[EXTRACT TO READ Boundary: Start]

Phase transitions in Stochastic Gradient Descent, from a High-dimensional Data Visualisation Perspective

Author

Di Cook

Published

11 March 2025

Motivation

Susan Wei kicked off NUMBATs for 2025 last Thursday, with a talk about a recently completed project documented in this arxiv paper. The work is motivated by Toy Models of Superposition paper which provides an explanation of hidden layer behaviour of neural networks in the presence of differences induced by sample size, dimension and correlation. Susan’s work relates this to optimisation curiosities and particularly the connection between learning via SGD and Bayesian learning. The example used to illustrate the optimisation quirk is also an interesting from the perspective of high-dimensional visualisation using tours.

[EXTRACT TO READ Boundary: End]
[PROVIDED RECORDS Boundary: Start]

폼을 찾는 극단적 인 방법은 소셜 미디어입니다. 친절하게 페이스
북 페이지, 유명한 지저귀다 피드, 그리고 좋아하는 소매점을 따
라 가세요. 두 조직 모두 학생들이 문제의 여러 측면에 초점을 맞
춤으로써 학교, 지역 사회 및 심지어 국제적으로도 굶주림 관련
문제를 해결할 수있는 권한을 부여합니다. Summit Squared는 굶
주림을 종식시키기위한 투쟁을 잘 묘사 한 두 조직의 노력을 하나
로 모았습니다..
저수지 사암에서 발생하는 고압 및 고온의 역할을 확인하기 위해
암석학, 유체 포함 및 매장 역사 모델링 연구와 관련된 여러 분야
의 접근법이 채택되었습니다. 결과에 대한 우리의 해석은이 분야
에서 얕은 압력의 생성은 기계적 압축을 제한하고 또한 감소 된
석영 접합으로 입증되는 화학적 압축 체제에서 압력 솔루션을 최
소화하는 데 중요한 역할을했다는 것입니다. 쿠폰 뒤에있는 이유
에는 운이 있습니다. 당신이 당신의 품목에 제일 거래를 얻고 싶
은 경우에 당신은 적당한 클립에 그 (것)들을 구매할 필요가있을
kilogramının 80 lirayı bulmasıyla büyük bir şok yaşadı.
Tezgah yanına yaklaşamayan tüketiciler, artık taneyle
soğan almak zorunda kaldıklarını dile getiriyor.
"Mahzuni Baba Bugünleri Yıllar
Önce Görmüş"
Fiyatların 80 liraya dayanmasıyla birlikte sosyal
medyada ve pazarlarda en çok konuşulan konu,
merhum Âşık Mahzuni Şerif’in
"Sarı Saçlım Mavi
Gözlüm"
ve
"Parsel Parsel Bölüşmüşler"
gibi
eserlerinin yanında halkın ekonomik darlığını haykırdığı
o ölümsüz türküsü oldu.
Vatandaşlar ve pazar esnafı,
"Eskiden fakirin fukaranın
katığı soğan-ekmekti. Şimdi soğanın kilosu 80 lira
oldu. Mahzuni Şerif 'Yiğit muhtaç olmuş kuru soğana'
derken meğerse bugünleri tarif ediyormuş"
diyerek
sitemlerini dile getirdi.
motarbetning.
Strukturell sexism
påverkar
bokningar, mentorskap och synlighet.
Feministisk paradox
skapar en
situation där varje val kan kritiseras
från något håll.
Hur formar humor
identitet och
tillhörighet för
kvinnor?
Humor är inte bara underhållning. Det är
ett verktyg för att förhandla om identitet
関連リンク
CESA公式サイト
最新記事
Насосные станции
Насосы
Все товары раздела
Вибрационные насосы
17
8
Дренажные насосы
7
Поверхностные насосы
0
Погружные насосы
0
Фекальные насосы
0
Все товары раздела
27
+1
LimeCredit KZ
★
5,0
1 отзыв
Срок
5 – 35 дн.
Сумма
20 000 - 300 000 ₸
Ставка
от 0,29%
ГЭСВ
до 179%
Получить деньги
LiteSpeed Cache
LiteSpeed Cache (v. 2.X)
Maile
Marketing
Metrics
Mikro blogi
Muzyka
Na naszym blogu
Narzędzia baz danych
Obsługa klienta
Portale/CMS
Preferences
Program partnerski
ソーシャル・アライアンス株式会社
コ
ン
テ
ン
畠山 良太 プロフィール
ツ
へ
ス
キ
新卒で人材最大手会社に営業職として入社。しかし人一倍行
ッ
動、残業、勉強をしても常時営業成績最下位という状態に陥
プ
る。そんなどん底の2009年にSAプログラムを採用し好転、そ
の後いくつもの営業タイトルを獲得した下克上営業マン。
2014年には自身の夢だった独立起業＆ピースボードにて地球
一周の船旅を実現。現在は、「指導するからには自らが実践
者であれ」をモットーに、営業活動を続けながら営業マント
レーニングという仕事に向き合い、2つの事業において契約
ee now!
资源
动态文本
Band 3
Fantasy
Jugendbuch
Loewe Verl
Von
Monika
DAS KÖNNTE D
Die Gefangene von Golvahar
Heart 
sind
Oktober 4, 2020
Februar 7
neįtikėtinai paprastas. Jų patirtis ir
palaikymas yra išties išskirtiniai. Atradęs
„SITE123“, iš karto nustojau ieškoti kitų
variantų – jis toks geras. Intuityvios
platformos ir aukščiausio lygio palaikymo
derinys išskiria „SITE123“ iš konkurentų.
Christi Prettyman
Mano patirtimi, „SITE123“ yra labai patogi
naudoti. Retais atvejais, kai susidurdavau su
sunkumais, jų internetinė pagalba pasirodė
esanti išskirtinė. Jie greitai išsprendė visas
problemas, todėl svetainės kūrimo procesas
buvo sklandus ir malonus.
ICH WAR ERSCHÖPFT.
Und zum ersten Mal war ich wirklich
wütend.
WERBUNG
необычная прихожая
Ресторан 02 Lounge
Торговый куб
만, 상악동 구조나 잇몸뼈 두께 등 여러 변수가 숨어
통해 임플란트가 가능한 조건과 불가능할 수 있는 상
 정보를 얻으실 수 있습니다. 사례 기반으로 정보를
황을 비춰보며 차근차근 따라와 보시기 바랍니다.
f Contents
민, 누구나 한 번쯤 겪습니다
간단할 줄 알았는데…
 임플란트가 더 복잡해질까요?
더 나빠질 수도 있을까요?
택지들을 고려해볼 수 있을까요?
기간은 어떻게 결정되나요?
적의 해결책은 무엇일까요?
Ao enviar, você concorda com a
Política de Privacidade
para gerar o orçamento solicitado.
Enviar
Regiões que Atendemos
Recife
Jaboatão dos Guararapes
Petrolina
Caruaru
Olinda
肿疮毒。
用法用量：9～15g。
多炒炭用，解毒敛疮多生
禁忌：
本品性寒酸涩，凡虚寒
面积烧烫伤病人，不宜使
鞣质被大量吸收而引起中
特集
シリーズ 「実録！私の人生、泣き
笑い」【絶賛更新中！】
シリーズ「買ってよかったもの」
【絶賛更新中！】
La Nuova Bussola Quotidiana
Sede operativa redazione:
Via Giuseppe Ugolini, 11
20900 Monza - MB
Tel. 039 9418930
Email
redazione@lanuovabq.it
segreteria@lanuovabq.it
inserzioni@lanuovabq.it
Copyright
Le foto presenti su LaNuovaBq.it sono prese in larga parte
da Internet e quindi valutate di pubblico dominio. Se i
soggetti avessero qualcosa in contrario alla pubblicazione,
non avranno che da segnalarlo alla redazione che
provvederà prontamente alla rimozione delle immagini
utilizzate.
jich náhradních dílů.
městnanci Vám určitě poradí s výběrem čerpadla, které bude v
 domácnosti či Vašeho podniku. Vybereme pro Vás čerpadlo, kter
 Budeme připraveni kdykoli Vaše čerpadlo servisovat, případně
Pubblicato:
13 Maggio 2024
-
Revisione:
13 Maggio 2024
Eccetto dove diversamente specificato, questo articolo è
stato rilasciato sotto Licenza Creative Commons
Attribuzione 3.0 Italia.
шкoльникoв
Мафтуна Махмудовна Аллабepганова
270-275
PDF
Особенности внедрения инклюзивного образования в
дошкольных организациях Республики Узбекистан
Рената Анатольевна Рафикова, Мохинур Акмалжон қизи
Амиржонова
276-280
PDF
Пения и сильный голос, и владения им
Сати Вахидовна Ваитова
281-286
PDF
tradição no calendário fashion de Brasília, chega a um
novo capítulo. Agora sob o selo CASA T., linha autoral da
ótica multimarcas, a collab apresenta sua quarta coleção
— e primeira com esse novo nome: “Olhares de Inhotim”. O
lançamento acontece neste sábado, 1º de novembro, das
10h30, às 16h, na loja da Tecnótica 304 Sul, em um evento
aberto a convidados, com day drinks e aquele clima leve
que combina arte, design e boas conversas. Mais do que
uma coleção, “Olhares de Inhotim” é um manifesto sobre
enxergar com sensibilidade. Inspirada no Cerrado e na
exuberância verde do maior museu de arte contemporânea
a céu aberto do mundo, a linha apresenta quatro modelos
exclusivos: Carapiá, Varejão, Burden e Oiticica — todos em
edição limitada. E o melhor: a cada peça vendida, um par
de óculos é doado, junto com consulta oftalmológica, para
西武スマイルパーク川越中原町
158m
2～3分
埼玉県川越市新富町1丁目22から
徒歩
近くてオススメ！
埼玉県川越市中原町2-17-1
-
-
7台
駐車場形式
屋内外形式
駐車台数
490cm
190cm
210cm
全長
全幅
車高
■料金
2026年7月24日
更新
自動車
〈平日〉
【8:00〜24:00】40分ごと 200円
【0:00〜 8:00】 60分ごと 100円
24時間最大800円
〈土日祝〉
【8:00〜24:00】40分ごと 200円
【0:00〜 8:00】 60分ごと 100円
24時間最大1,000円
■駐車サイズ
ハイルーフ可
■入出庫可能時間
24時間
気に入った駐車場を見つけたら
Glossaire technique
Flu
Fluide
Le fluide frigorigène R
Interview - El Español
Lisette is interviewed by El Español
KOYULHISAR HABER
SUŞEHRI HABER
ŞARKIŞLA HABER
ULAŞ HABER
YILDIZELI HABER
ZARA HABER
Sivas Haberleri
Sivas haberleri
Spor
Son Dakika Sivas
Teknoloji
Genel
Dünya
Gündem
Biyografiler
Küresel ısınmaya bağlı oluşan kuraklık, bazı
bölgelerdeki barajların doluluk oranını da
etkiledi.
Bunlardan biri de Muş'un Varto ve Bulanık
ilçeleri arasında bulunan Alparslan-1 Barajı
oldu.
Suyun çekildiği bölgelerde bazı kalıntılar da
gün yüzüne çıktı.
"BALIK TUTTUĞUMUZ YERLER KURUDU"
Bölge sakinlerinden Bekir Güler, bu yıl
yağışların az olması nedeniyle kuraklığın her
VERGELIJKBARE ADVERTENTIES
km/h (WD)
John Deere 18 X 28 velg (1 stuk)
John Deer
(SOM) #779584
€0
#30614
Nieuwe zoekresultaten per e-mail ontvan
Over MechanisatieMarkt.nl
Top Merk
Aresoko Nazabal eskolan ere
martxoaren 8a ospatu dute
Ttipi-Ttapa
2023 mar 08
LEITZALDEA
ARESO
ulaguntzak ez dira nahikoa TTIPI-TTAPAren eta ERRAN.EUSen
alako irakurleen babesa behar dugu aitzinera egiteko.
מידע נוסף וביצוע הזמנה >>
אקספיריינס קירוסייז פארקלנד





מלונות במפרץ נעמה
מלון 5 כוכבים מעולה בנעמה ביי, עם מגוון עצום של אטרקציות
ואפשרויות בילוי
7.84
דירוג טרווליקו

[PROVIDED RECORDS Boundary: End]

EXERCISE REQUIREMENTS
In the post on phase transitions in stochastic gradient descent, what motivated Susan Wei's work? Answer in one to three sentences. Answer from the text alone.

YOUR RESPONSE
Her work was motivated by the Toy Models of Superposition paper. That paper explains how hidden layers of neural networks behave when there are differences induced by sample size, dimension and correlation.